The voice that emerged from the muffled speakers was clear and cool as a mountain stream flush with melted snow. Her delivery may have been calm and controlled but there was no doubting the deep well of feeling from which it sprang.
My father always promised us that we would live in France
We’d go boating on the Seine and I would learn to dance
We lived in Ohio then, he worked in the mines
On his dreams like boats we knew we would sail in time…
Amazingly it was only the fourth song she ever wrote. Pain, regret, hope, optimism, and many other high and low water marks of the human condition surfaced in those magical five minutes.
Her father never heard it. She finished it four days before his death. She didn’t make a big deal of this; in a life of tumult and creativity such things happen. Mark them and move on, for as much as she’s experienced, there’s always a new song to write, a new performance to be given.

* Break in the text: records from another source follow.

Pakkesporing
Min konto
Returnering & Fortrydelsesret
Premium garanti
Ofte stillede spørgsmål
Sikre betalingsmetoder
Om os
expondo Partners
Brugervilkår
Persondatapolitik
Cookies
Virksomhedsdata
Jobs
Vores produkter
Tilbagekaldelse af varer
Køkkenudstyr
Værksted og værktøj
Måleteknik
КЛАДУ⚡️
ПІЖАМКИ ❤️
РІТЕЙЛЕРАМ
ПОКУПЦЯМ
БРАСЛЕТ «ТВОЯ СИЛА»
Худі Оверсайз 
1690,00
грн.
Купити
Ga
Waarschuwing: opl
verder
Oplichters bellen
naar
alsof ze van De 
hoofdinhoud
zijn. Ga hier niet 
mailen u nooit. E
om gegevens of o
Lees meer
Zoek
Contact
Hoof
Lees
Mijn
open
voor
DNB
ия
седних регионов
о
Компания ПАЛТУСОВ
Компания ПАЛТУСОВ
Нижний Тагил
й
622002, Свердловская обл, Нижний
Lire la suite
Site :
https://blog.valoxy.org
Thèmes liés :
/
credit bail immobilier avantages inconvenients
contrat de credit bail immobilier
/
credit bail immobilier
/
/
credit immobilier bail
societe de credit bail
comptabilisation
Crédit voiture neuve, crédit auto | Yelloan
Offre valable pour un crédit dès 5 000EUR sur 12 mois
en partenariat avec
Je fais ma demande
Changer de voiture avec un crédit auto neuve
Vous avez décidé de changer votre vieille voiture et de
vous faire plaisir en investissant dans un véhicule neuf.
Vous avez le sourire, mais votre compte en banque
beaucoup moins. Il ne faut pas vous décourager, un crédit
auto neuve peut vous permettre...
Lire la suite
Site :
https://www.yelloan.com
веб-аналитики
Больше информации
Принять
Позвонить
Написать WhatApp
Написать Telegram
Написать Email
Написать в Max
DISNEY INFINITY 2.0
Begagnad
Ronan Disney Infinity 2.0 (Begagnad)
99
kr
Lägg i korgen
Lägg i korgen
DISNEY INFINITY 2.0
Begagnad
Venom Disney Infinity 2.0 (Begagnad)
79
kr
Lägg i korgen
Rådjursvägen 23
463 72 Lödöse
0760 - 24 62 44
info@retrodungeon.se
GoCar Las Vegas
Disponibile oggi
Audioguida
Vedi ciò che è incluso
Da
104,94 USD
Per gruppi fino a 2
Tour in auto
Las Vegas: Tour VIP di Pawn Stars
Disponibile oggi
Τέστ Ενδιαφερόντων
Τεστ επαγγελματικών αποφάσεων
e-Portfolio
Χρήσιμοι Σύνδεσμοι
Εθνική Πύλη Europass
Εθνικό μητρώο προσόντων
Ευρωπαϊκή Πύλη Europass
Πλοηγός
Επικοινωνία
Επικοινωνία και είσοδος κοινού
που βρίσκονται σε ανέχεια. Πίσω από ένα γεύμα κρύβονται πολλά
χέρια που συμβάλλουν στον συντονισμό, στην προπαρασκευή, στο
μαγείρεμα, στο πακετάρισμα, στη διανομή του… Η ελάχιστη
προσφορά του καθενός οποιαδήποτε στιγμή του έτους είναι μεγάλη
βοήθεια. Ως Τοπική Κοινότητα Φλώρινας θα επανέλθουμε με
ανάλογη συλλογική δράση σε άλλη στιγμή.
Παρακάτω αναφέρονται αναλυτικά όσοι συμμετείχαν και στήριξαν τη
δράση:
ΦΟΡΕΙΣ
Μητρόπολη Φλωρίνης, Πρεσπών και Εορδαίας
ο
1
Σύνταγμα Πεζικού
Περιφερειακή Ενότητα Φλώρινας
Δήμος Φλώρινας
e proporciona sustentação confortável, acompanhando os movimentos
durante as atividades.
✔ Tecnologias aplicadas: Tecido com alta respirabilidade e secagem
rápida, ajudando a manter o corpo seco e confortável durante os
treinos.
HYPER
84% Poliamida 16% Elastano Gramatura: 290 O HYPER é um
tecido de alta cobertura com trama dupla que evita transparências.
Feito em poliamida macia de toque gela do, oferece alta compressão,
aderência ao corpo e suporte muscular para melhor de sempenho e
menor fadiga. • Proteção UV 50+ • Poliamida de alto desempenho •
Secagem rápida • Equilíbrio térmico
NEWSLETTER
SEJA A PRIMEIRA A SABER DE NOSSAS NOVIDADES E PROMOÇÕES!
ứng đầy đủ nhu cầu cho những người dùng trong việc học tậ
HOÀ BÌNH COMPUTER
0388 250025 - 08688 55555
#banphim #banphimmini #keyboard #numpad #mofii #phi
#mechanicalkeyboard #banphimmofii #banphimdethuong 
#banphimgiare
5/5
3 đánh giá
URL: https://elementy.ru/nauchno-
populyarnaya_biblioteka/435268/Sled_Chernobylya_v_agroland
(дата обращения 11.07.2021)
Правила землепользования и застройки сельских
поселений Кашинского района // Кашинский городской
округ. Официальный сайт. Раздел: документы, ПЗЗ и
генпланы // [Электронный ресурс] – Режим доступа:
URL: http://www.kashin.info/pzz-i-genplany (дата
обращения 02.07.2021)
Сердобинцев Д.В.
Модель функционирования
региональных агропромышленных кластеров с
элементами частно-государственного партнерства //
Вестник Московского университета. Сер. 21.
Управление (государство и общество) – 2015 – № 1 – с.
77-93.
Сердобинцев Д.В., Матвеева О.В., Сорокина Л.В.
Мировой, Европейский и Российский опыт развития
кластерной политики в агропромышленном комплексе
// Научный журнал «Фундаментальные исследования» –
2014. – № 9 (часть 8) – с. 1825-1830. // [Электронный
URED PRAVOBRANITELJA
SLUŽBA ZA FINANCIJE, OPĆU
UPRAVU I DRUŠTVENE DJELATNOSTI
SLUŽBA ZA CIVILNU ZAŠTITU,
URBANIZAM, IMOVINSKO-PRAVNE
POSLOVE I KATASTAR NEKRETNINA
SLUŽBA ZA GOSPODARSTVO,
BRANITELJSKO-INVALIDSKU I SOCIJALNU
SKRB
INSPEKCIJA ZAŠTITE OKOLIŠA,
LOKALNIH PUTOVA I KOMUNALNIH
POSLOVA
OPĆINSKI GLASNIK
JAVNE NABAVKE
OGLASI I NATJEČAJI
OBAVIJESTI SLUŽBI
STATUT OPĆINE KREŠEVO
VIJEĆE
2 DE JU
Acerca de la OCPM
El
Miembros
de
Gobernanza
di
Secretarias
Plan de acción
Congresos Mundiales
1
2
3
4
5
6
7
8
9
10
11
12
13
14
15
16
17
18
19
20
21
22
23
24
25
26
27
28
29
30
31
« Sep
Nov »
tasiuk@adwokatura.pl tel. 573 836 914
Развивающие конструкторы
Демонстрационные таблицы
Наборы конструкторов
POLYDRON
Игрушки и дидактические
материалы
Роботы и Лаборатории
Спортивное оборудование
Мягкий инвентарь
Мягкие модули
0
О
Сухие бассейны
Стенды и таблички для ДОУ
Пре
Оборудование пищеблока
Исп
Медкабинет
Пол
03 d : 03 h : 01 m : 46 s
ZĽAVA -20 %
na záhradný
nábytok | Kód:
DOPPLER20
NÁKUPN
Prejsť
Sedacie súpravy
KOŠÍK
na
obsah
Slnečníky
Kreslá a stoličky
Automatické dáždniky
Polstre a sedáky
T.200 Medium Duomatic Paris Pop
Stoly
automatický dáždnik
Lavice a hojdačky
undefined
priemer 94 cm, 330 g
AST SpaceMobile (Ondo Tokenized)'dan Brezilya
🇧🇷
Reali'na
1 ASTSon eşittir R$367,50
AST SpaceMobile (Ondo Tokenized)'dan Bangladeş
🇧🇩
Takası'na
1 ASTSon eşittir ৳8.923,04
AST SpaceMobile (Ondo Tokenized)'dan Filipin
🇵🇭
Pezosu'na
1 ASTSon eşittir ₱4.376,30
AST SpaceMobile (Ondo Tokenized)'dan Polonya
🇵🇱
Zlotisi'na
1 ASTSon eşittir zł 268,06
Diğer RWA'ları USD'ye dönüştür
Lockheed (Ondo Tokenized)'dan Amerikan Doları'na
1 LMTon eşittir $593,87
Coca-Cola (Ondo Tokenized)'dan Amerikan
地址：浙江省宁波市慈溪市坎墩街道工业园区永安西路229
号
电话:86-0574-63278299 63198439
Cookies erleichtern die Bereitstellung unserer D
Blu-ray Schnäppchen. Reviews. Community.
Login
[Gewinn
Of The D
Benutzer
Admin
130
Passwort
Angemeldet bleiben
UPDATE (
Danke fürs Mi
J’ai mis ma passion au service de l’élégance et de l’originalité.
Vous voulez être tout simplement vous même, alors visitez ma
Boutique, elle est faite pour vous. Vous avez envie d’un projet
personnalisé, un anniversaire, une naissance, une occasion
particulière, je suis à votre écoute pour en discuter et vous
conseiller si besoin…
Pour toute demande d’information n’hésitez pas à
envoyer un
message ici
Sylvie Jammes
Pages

That’s why the Irish American Writers & Artists bestowed the fourth annual Eugene O’Neill Lifetime Achievement Award on Judy Collins on October 15. It was given as much in recognition of the promise that lies ahead as for the trailblazing life of achievement she’s led.
As befits the honoree of an organization set up to pursue progressive goals shortly before the 2008 Presidential election, Judy Collins has long stood for civil rights and an ongoing insistence that every woman, man and child on this planet deserves to be treated with human dignity.
Perhaps her finest quality is her generosity to other artists – despite being a master songwriter she has never stopped championing the talents of Bob Dylan, Joni Mitchell, Jacques Brel, Randy Newman and perhaps, most famously, Leonard Cohen.
Had she not persuaded a reluctant Mr. Cohen to perform for the first time at Town Hall in 1967 and then insisted that he return after he fled the spotlight with an extreme bout of stage fright, we would all have been the poorer.
But that’s Judy Collins for you. The tales of her intuitive kindness are legendary. No doubt her friend, Tom Paxton, will expound on this and others of her sterling qualities on Monday night. Or he could just play us her version of his classic, The Last Thing On My Mind.
Dry-eyed and cool as a prairie winter she breathes new life into this tale of regret and sends the turbulent years reeling away. At such moments you can trace the graceful woman back to the girl in the Colorado kitchen listening to her Irish father sing the songs of a country he never set foot in but knew so well.